Top of Available data

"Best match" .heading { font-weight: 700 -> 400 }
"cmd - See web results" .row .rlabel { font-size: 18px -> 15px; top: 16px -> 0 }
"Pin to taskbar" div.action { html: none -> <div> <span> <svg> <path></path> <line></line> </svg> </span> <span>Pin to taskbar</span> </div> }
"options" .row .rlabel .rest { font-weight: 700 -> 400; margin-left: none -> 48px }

Bottom of Available data
Top of Available data

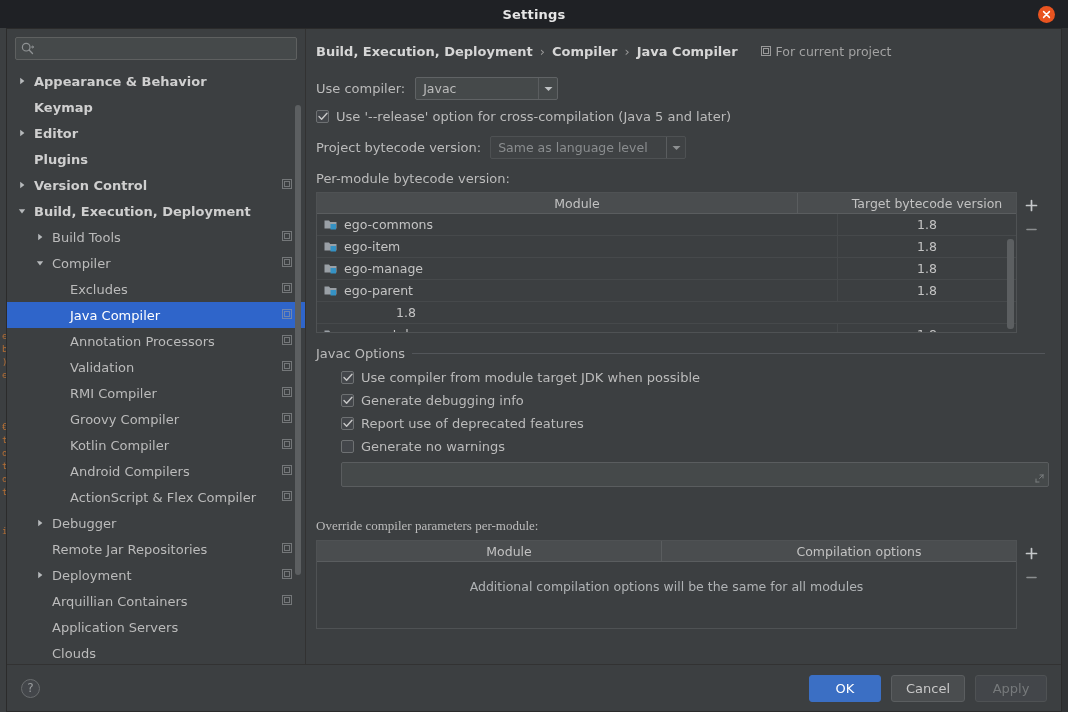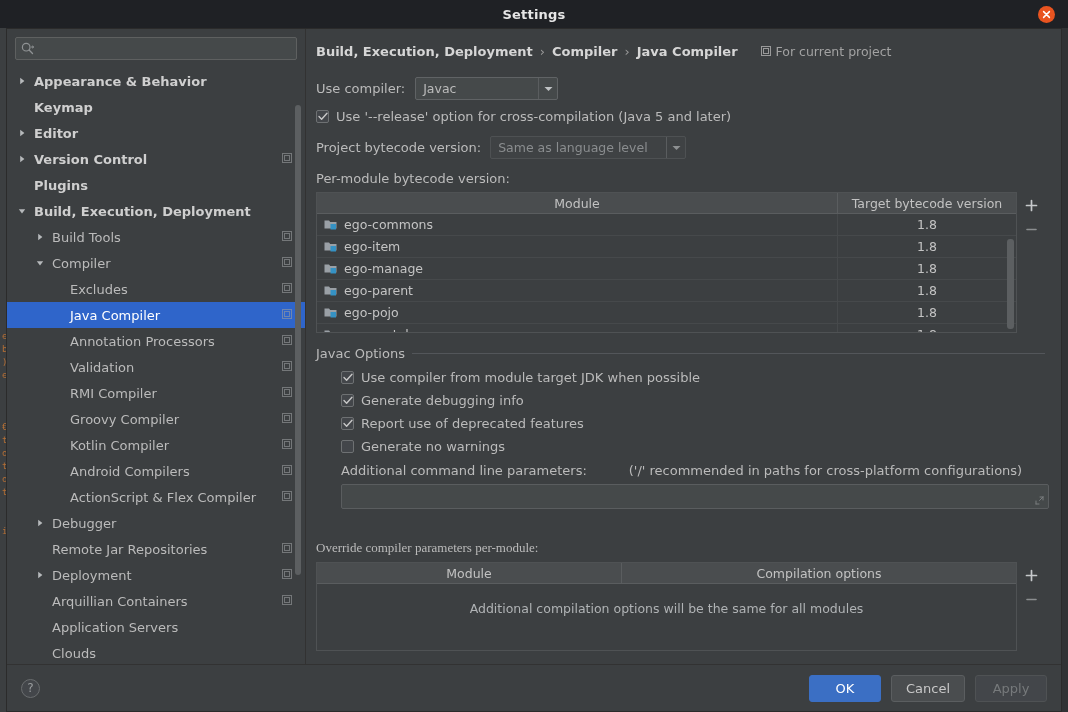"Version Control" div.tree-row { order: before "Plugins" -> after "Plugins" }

Bottom of Available data
Top of Available data

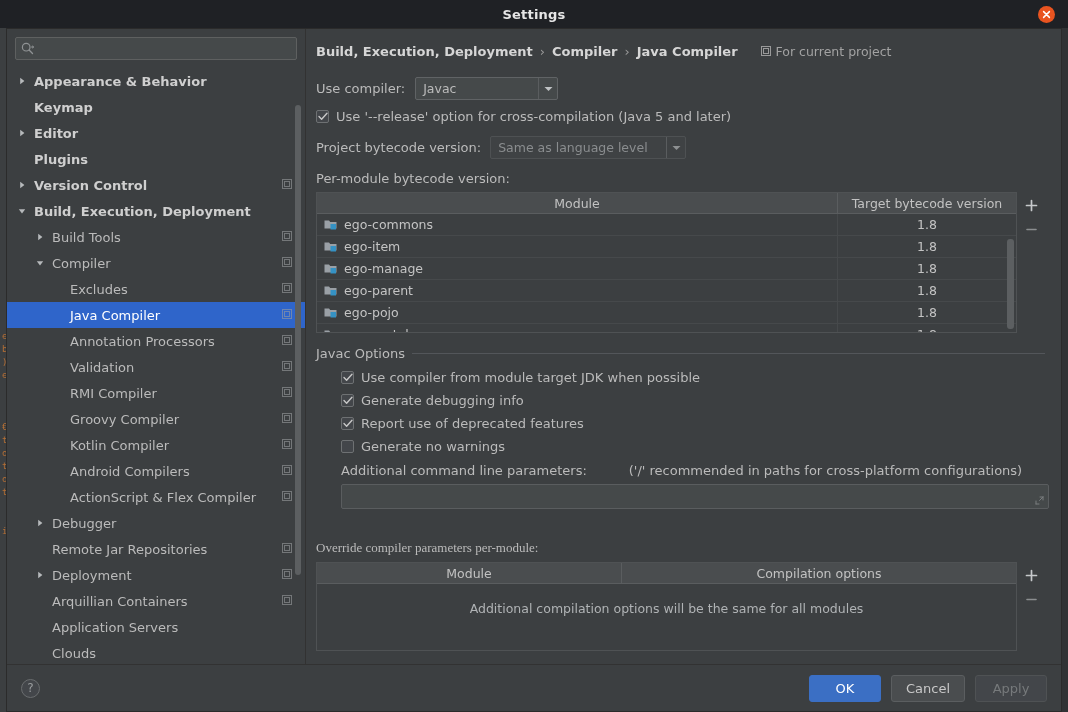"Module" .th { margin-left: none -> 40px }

Bottom of Available data

**Problem to work on:** Would you quote everything above from the line containing "font-size: 18px ->" down to the line containing "700 -> 400;"? Include both of those lines and nothing else.

**Task solution:**
"cmd - See web results" .row .rlabel { font-size: 18px -> 15px; top: 16px -> 0 }
"Pin to taskbar" div.action { html: none -> <div> <span> <svg> <path></path> <line></line> </svg> </span> <span>Pin to taskbar</span> </div> }
"options" .row .rlabel .rest { font-weight: 700 -> 400; margin-left: none -> 48px }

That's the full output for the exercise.